Carla Del Ponte by Franco Tettamanti

Carla Del Ponte

* 09 Feb 1947, Swiss, Jurist & Diplomat

I am on a day-trip to the Netherlands to meet with the ‘Iron Lady of The Hague’. The security measures at the International Criminal Tribunal are impressive. An assistant leads me to the office of Carla Del Ponte, where she is sitting behind a pile of files. “What do you want?” she asks. “Well, I want to photograph your hands”. ”Then let’s do it!” After I took a picture while she holds a report on Slobodan Milosevic, I ask her if I can take her portrait. She sits down and says, “Serious! I have to look serious!” And I say, “Yes, you are such a serious person.” And she laughs. With great heart.

Carla Del Ponte was born in 1947 in Ticino, Switzerland. She studied law and obtained her LL.M. in 1972. In 1981, Del Ponte was appointed an investigating magistrate, and later public prosecutor at the Lugano district attorney's office. As public prosecutor, she dealt with cases of money laundering, fraud, drug trafficking, arms smuggling, terrorism and espionage and became well known in Europe, for instance for breaking a Sicilian Mafia money-laundering operation in Switzerland. Since then, her personal image of the tough, incongruous and non-conformist woman who does not succumb to any kind of pressure was forged. 1999, she was appointed prosecutor for the International Criminal Tribunal for the former Yugoslavia (ICTY) and the International Criminal Tribunal for Rwanda (ICTR) and was arguably regarded as the most famous Prosecutor ever to attain this position. She resigned from the ICT in 2008 to serve as Switzerland’s Ambassador to Argentina until 2011, when she retired.
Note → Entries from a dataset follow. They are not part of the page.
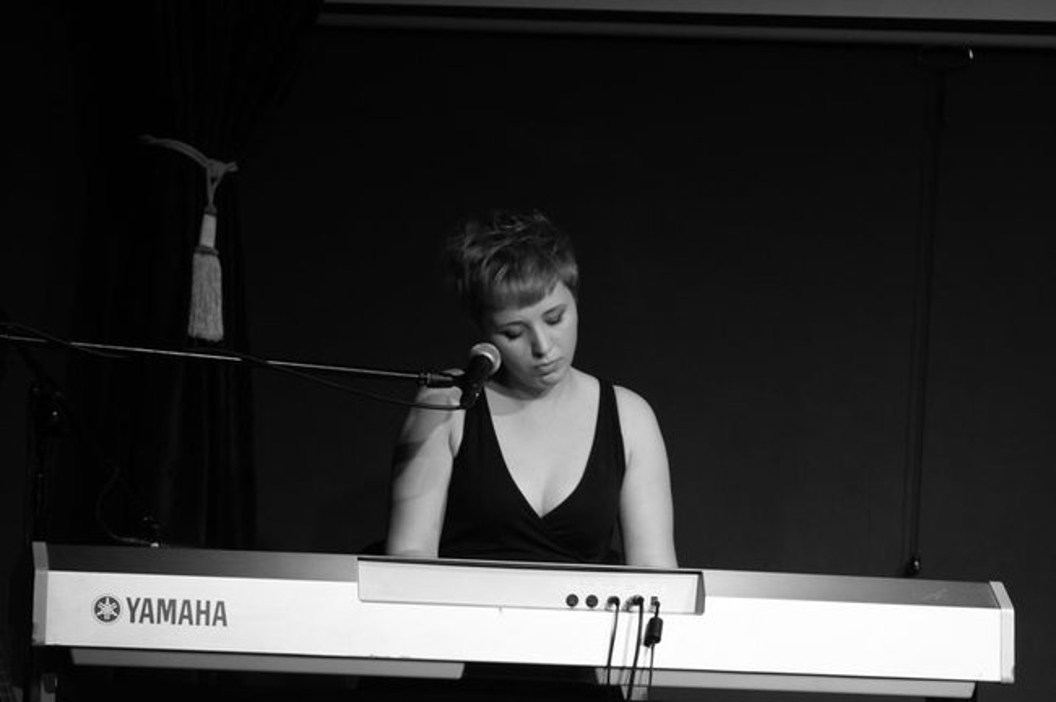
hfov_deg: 12.5
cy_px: 351
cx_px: 528
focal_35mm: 165
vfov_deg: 8.3
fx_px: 4835
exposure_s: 1/125
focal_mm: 110
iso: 1600
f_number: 5
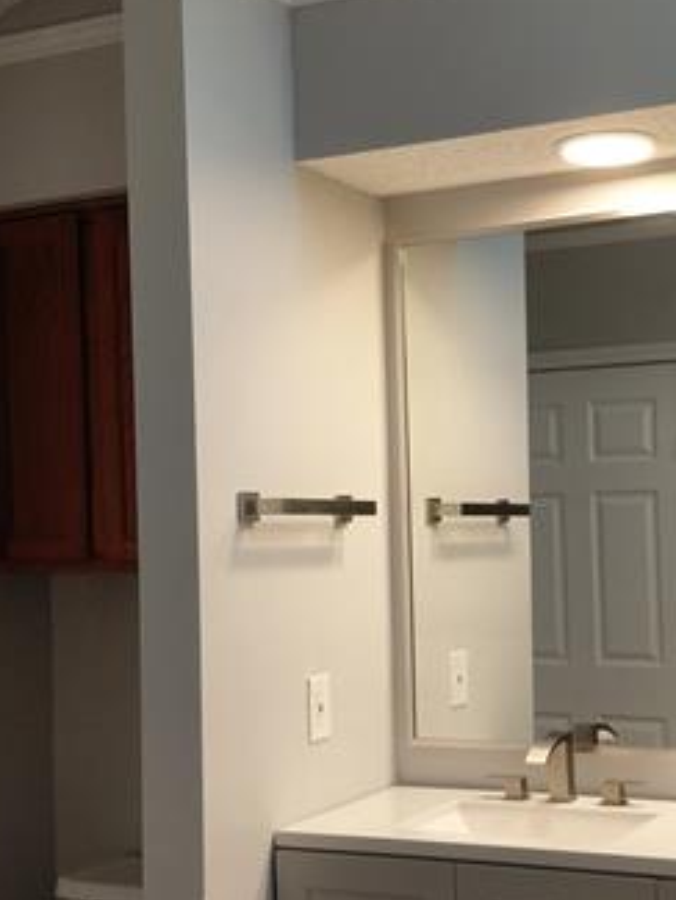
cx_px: 457
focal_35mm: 59
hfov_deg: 24.7
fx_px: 1535
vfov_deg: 32.6
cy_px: 557
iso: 125
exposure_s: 1/120
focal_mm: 4.69
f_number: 1.8
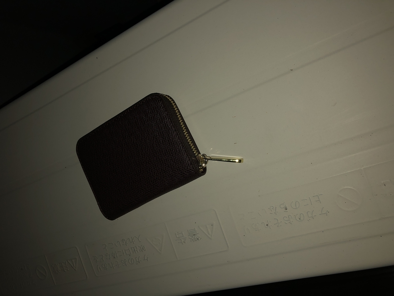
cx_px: 197
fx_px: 319
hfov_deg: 63.4
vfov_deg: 49.7
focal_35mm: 28
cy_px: 148
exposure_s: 1/36
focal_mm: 3.99
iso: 20
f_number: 1.8
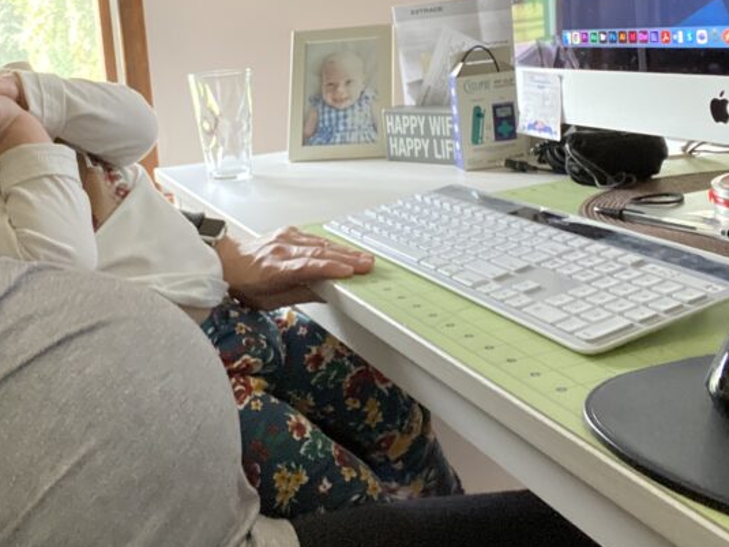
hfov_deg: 42.9
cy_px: 116
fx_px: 926
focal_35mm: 44
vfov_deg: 32.1
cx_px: 332
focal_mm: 2.71
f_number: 2.2
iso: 400
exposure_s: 1/36
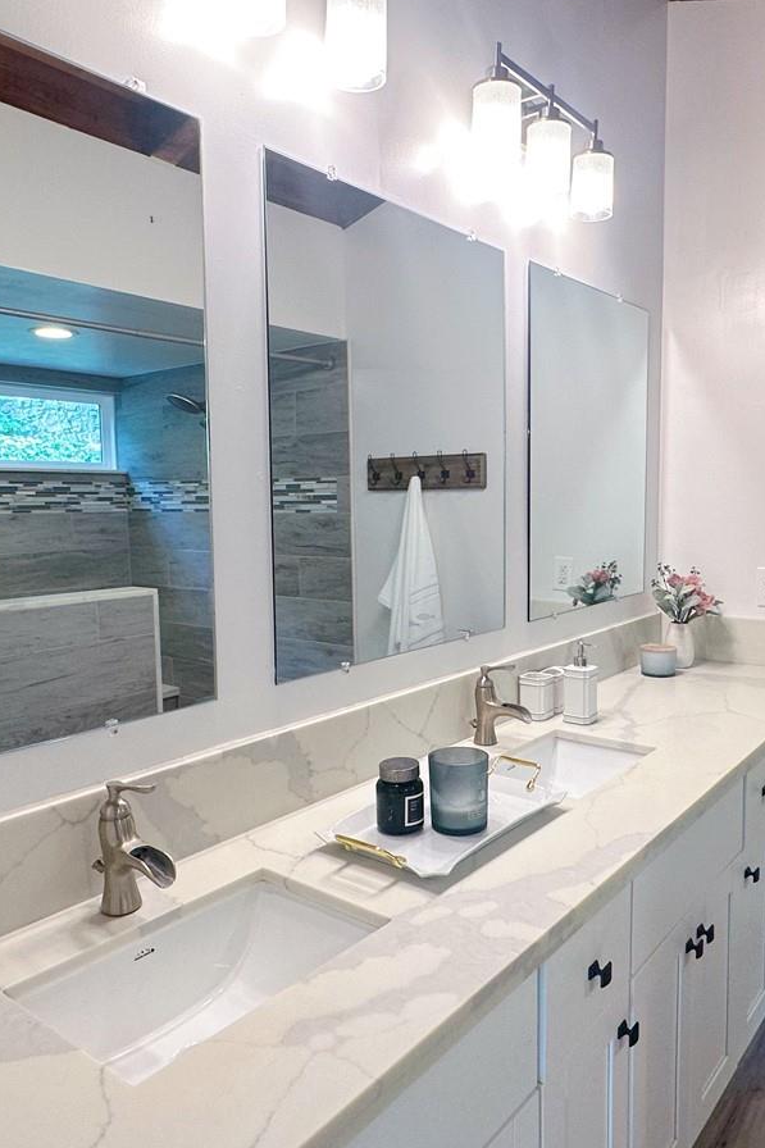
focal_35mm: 26
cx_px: 419
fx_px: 829
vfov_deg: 69.4
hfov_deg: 49.5
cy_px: 564
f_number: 2.2
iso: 125
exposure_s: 1/120
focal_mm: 2.22
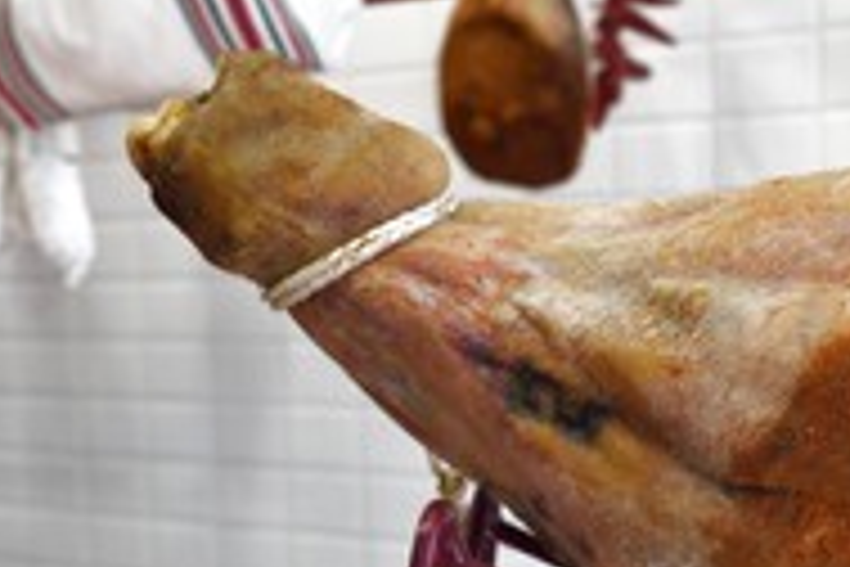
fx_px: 1889
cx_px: 801
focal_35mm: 80
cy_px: 436
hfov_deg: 24.5
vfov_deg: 17.0
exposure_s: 1/50
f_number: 6.3
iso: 800
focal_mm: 36
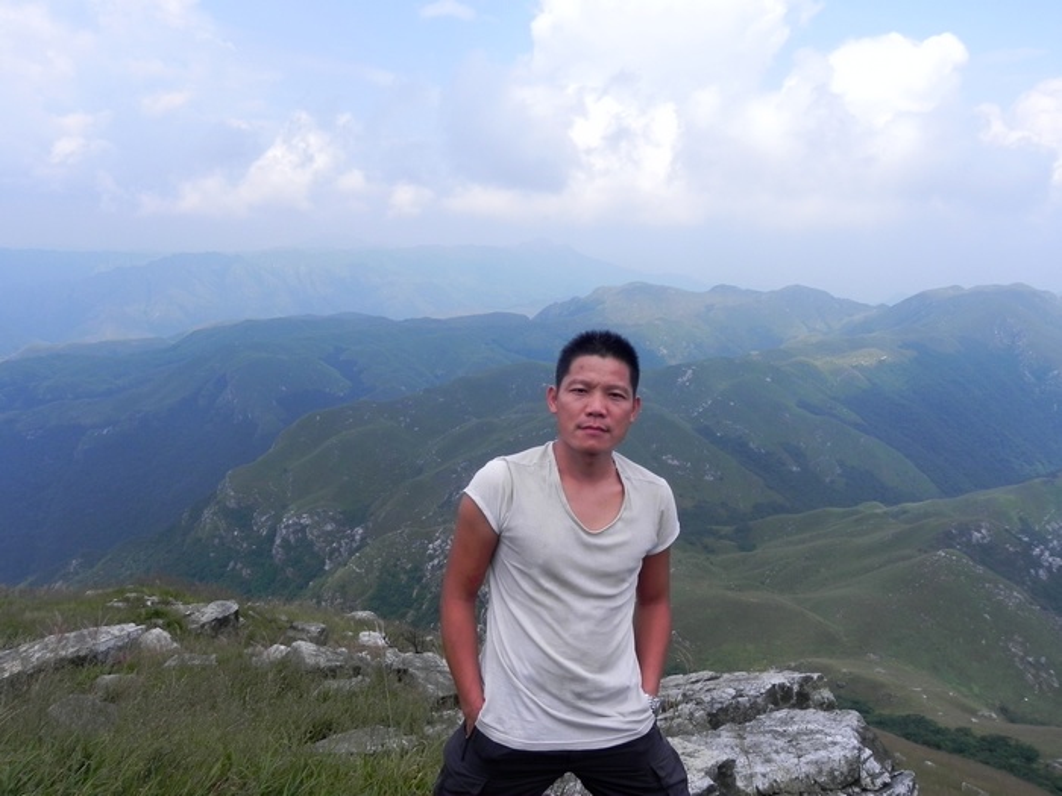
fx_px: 798
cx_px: 531
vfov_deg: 53.1
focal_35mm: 26
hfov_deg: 67.3
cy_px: 398
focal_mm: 4.6
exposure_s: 1/329
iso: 160
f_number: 7.1
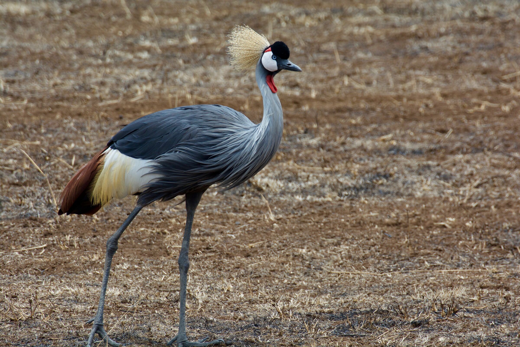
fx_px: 6499
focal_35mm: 450
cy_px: 174
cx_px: 260
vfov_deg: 3.1
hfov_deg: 4.6
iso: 450
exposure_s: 1/640
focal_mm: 300
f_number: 8
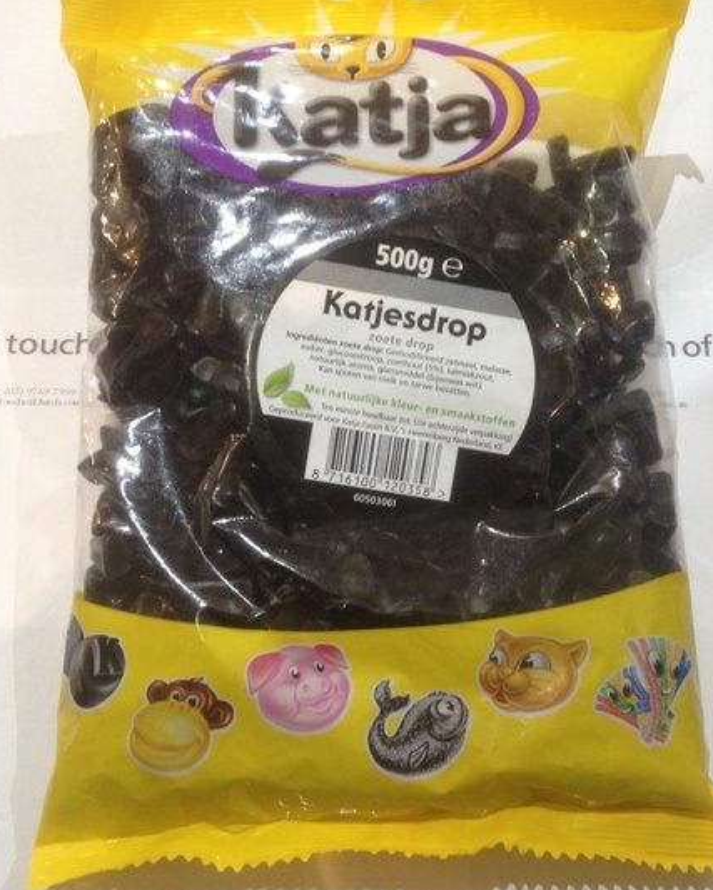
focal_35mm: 41
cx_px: 379
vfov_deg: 44.8
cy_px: 449
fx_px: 1081
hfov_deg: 36.5
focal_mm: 4.28
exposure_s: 1/20
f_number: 2.4
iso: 125
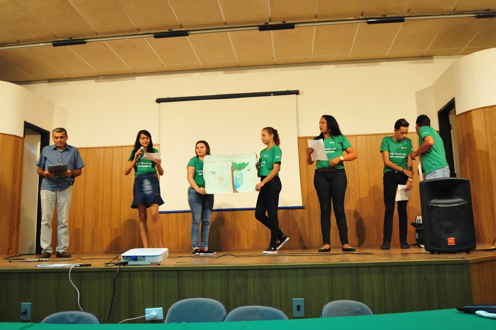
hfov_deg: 57.3
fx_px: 454
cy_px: 165
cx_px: 248
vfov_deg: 39.9
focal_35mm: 33
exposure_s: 1/40
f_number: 3.5
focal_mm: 22
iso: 1000
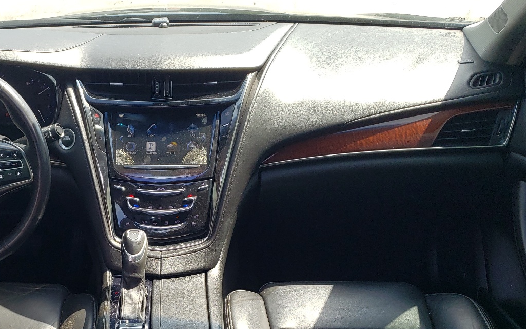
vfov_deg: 28.7
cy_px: 297
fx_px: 617
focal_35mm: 43
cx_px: 157
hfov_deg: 45.2
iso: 50
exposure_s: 1/556
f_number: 1.5
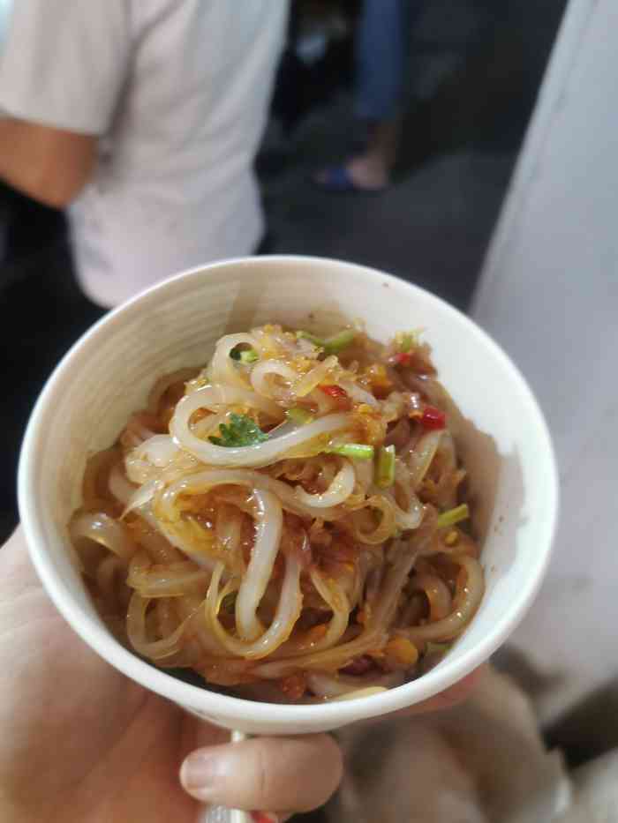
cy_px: 412
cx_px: 309
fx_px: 643
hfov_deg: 51.4
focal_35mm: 27
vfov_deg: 65.3
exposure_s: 1/40
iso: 400
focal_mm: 5.56
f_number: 1.6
Carla Del Ponte was married and has one son.
Source: Wikipedia, Intellectum.org

Carla Del Ponte by Franco Tettamanti
Carla Del Ponte by Franco Tettamanti
Carla Del Ponte by Franco Tettamanti

Transcript:

Dans mon métier, la création n’a rien de mystérieux ou de surnaturel. Il n’y a pas de Mozart, de Vinci ou de Pipilotti Rist du droit pénal. Pas d’inspiration. De la concentration. Pas de lueurs géniales. Du labeur banal. Et puis une conviction, une seule: Justice must be done.